▶ [TASK]: Below are some records. Return exactly the lines from the one with "E' il piano" to the one with "obiettivi, le strategie", and nothing else.

▶ [DATA EXTRACT]:
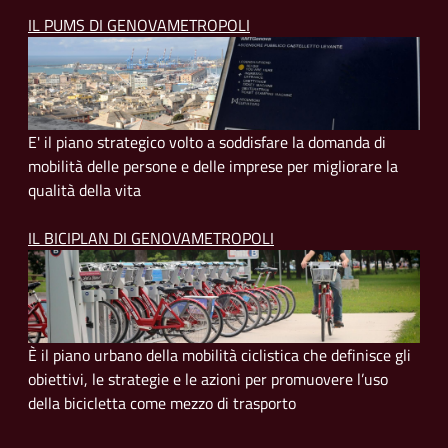
IL PUMS DI GENOVAMETROPOLI
E' il piano strategico volto a soddisfare la domanda di
mobilità delle persone e delle imprese per migliorare la
qualità della vita
IL BICIPLAN DI GENOVAMETROPOLI
È il piano urbano della mobilità ciclistica che definisce gli
obiettivi, le strategie e le azioni per promuovere l’uso
della bicicletta come mezzo di trasporto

▶ [YOUR SOLUTION]:
E' il piano strategico volto a soddisfare la domanda di
mobilità delle persone e delle imprese per migliorare la
qualità della vita
IL BICIPLAN DI GENOVAMETROPOLI
È il piano urbano della mobilità ciclistica che definisce gli
obiettivi, le strategie e le azioni per promuovere l’uso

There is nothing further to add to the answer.